FINANCIAL AND MONETARY AFFAIRS

The lower limit for interest rates was eliminated when the Hong Kong Association of Banks, after consultation with the Financial Secretary, introduced in January 1988 revised interest rate rules, under which banks may impose deposit charges (negative interest rates) on large Hong Kong dollar credit balances maintained by their customers, if the need arises. The revised rules provided a tool to deter speculation on a revaluation of the Hong Kong dollar, which emerged in late 1987 and continued in early 1988. In practice, however, there has been no need to impose the deposit charges, as the mere threat of their imposition has been effective in deterring speculation.__

The upper limit for interest rates was removed in July 1988, when the Money Lenders Ordinance was amended to exempt all authorised institutions under the Banking Ordin- ance from the restriction of lending money at an effective interest rate exceeding 60 per cent per annum.

To enable the government, through the use of the Exchange Fund, to exercise more effective influence over liquidity and interest rates in the interbank market and so assist it in maintaining exchange rate stability within the framework of the linked exchange rate system, accounting arrangements were entered into in mid-July 1988 between the Exchange Fund and the Hongkong and Shanghai Banking Corporation Limited (HSBC) as the management bank of the clearing house of the Hong Kong Association of Banks.

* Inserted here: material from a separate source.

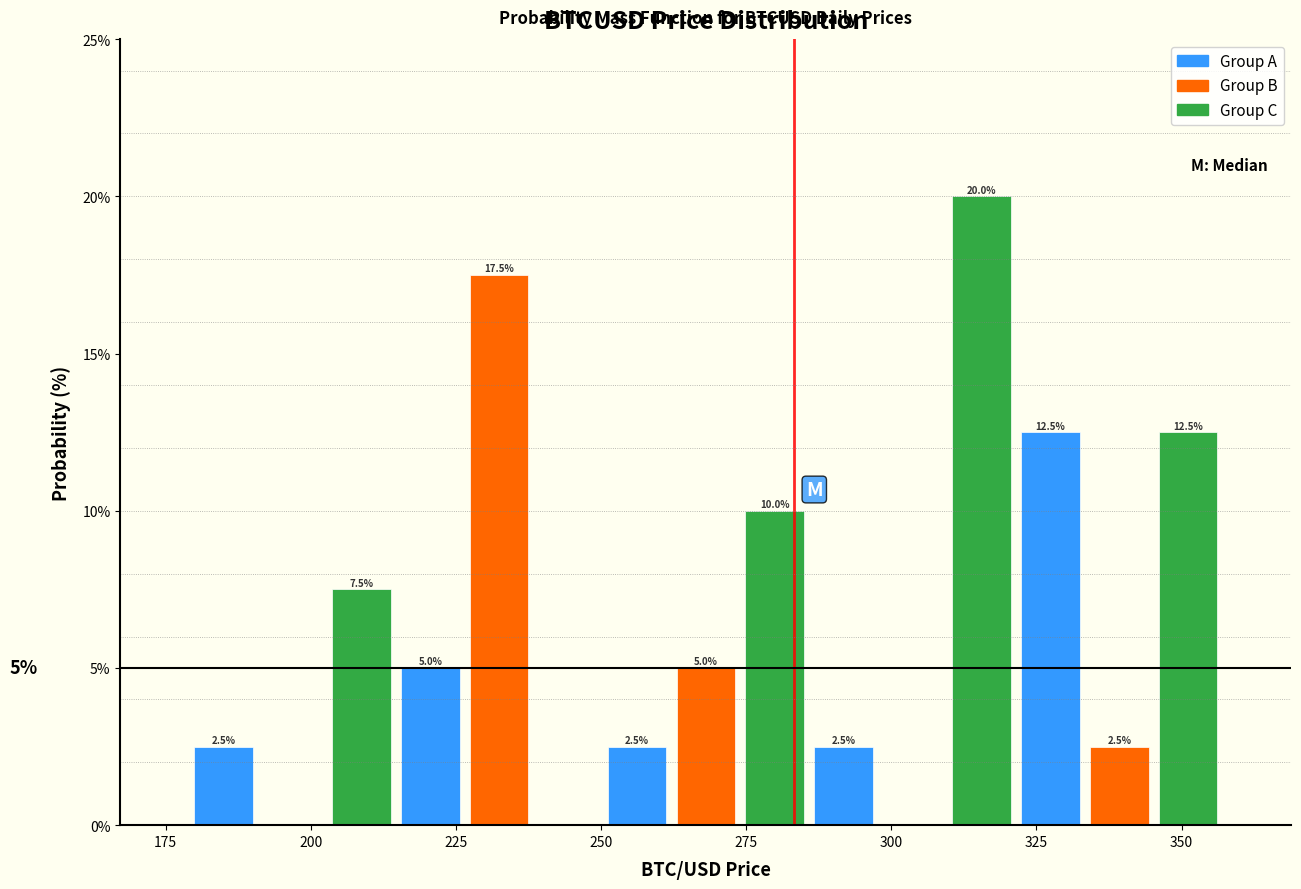

Around what value on the x-axis is the tallest bar? Give the approximate position of its centre, as read against the axis.

315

Under these arrangements, the HSBC maintains a Hong Kong dollar account with the Exchange - Fund. The government uses the account at its discretion to effect settlement of its Hong Kong dollar transactions with the HSBC or with other banks. The HSBC is required to ensure that the net clearing balance (NCB) of the rest of the banking system does not exceed its balance in the account and that the NCB is not in debit; otherwise, it will have to pay interest to the Exchange Fund.

Consequently, the Exchange Fund effectively became the ultimate provider of liquidity in the interbank market, a role which was previously performed by the HSBC. Through its borrowing of Hong Kong dollars in the interbank market, or selling foreign currencies for Hong Kong dollars in the foreign exchange market, the fund is able to reduce the supply of Hong Kong dollars and so raise interest rates in the interbank market, in this way offsetting a weakening of the exchange rate of the Hong Kong dollar against the US dollar. Similarly, it may increase interbank liquidity and lower interest rates by taking action in the opposite direction, offsetting a strengthening of the exchange rate.

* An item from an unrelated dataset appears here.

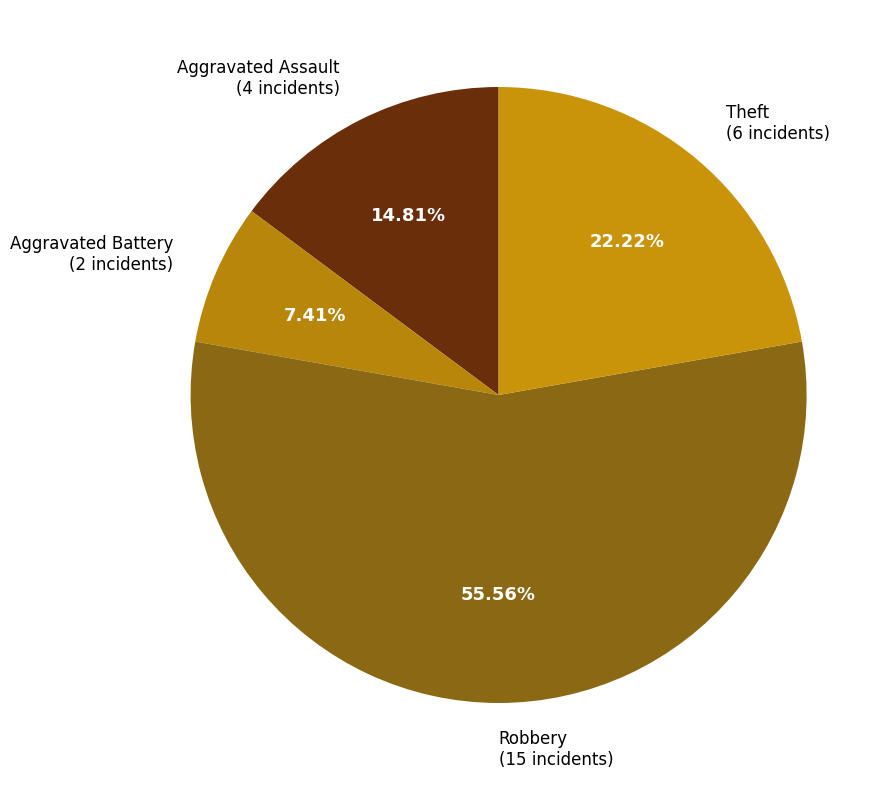

Is the sum of Theft (6 incidents) and Robbery (15 incidents) greater than half?

Yes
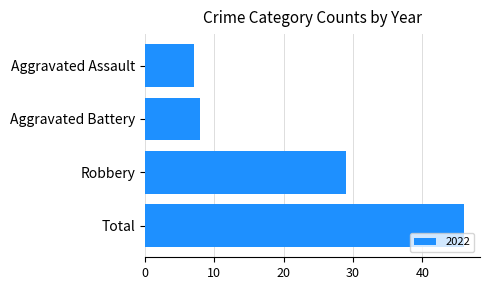

How many bars are there in total?

4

Under these accounting arrangements, the government can also influence monetary conditions in the interbank market through its buying or selling of Hong Kong dollar financial assets of acceptable quality. For this purpose, the government has developed a programme for the issue of short-term paper for the account of the Exchange Fund (the Exchange Fund bills). The bills are designed to complement the accounting arrangements by providing the Exchange Fund with an additional instrument for conducting money market operations.

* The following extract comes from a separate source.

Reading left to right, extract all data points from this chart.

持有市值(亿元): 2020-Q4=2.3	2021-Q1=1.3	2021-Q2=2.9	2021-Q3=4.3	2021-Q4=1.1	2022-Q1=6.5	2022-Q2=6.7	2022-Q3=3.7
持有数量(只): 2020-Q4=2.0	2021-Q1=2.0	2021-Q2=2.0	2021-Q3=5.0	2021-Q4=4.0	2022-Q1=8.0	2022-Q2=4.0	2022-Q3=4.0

In June 1992, the Liquidity Adjustment Facility was introduced to assist banks in making late adjustments to their liquidity positions. The bid rate (for taking overnight deposits from banks) and offer rate (for lending overnight money to banks) are set having regard to the level of interest rate appropriate for maintaining exchange rate stability. These rates provide an additional tool for the government to influence the movements of the interbank interest rates.